Finland’s world class state education system shows what we can achieve. This is long overdue! https://t.co/gwJZTm0pns
— Owen Jones🌹 (@OwenJones84) September 23, 2019
In letters to The Guardian, readers are cautious of the effectiveness of Labour’s proposal but appear to agree it will make British society fairer. While it wouldn’t “directly improve the life chances of those left behind, it would take away the automatic life-privileging of those wealthy enough to attend them, thus creating a more level playing field”, wrote Michael Miller from Sheffield.
2. Reform
The recently launched Private School Policy Reform (PSPR) is a pro-reform thinktank and platform for comment and debate. The site aims to research, assess and discuss options for the reform of private schools in the UK, starting with a list of six options for political parties to throw their weight behind:
- Taxing private school fees to reduce demand for private schooling while raising revenue.
- Removing charitable status, which would remove reduction of local business tax they have to pay.
- Introduce a policy of contextual admissions to university to counterbalance the advantages of private educated students.
- Fair Access Scheme, where one-third (initially) of the new intake at all private primary and secondary schools will become free, state-school places.

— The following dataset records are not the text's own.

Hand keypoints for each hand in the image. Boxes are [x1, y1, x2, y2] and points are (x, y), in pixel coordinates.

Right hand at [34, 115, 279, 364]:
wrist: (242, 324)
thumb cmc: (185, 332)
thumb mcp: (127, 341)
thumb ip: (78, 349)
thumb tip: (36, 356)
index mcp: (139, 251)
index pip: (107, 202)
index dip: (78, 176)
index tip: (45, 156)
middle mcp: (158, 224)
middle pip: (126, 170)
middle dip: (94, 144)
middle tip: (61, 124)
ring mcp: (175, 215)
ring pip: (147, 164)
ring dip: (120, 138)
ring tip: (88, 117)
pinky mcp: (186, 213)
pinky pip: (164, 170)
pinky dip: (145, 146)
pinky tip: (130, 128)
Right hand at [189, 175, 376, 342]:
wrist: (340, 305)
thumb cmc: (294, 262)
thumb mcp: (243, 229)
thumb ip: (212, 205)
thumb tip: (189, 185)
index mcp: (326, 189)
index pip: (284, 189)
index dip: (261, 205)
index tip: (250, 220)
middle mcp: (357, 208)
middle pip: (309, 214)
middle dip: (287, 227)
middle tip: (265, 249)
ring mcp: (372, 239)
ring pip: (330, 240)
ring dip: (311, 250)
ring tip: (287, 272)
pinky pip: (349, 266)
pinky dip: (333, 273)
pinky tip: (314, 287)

The schools will now become partly private, partly state schools.
- Phasing out private education altogether.
- Reform by offering mass bursaries and sponsorships to fill at least a third of places with children from low to middle income, non-affluent families.
3. Keep
Private school headteachers have criticised the move to abolish the private education system as one that would deny parents the option of choosing an alternative education path for their children.
Head of Eton hits back at Labour plans to abolish private schools | Education | The Guardian https://t.co/2e1dMHuTEW
— Eton College (@Eton_College) September 24, 2019
Fiona Boulton, Chair of the Headmasters’ and Headmistresses’ Conference (HMC), called the plan one “based on ignorance and the desire to damage”. Meanwhile, the Independent Schools Council said the Labour Party is putting politics “before the interests of children” and creating a distraction from the real problems in education, such as more funding for state schools and support for underperforming pupils.
While the headmaster of Eton College – the alma mater for 19 British Prime Ministers – admits that the education system is unequal, he described the move to abolish as one that would be “abolishing excellence”.
“I don’t think that by abolishing some of the best schools in the world, by confiscating and redistributing their assets, that we are going to improve the life chances of young people who have been left behind by the education system,” he said in an interview with The Guardian.
“More fundamentally than that, I don’t think it will work,” he continued. “I don’t think it will improve equality within the education system.”